##### Raw data

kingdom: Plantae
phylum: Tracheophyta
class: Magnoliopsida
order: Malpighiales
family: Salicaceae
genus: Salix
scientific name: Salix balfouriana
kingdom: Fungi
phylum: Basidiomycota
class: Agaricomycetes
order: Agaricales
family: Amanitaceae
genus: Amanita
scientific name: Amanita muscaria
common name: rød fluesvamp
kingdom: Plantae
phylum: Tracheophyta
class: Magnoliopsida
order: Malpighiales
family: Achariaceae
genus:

##########

### What is needed
Output all the lines above as a Markdown table with two columns, Nr for the row number and Line for the line itself, leaving out any blank lines.

### Answer for the task
| Nr | Line |
|---|---|
| 1 | kingdom: Plantae |
| 2 | phylum: Tracheophyta |
| 3 | class: Magnoliopsida |
| 4 | order: Malpighiales |
| 5 | family: Salicaceae |
| 6 | genus: Salix |
| 7 | scientific name: Salix balfouriana |
| 8 | kingdom: Fungi |
| 9 | phylum: Basidiomycota |
| 10 | class: Agaricomycetes |
| 11 | order: Agaricales |
| 12 | family: Amanitaceae |
| 13 | genus: Amanita |
| 14 | scientific name: Amanita muscaria |
| 15 | common name: rød fluesvamp |
| 16 | kingdom: Plantae |
| 17 | phylum: Tracheophyta |
| 18 | class: Magnoliopsida |
| 19 | order: Malpighiales |
| 20 | family: Achariaceae |
| 21 | genus: |